===== Source data

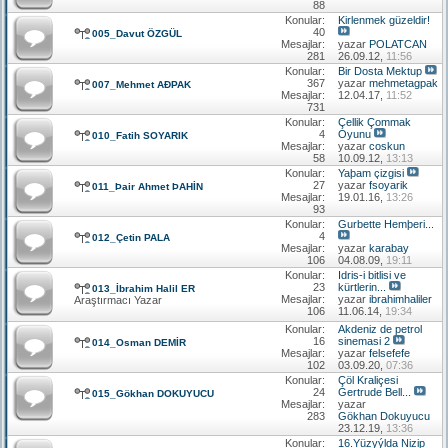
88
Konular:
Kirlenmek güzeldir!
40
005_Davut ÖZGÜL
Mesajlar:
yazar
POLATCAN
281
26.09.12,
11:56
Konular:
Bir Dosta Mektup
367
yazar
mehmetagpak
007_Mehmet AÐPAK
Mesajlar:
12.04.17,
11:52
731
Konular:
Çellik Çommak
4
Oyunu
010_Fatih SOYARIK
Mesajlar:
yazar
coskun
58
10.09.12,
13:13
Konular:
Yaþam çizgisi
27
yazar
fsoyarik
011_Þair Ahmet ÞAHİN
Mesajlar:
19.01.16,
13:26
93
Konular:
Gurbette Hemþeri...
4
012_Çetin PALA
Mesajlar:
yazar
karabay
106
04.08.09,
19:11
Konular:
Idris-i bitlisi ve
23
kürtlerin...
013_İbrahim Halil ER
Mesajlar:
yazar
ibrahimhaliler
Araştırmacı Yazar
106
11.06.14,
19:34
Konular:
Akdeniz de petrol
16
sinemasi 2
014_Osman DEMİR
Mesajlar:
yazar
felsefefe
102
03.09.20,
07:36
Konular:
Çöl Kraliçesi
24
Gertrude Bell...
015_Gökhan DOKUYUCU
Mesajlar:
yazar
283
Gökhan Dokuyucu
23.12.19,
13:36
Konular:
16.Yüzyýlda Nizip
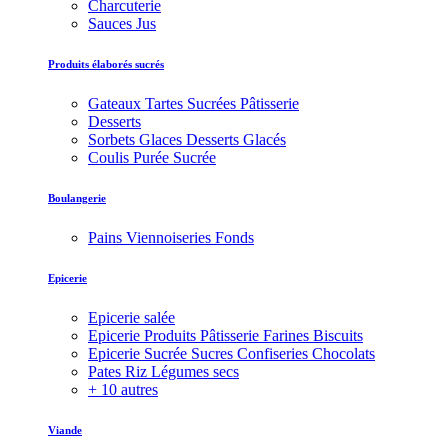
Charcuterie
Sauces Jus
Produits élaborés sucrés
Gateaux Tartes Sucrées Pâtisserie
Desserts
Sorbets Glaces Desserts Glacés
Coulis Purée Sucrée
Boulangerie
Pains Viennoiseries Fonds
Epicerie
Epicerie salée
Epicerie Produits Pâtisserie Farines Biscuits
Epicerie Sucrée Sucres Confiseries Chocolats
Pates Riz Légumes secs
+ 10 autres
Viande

==========
===== Source data

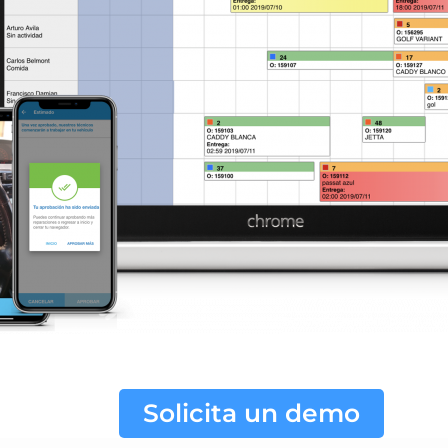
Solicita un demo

==========

> _Exercise description_
Repeat the lines of the material that begin at the line containing "Charcuterie" and end after the line containing "Epicerie Produits Pâtisserie Farines Biscuits", including both of those lines.

> _Answer to the problem_
Charcuterie
Sauces Jus
Produits élaborés sucrés
Gateaux Tartes Sucrées Pâtisserie
Desserts
Sorbets Glaces Desserts Glacés
Coulis Purée Sucrée
Boulangerie
Pains Viennoiseries Fonds
Epicerie
Epicerie salée
Epicerie Produits Pâtisserie Farines Biscuits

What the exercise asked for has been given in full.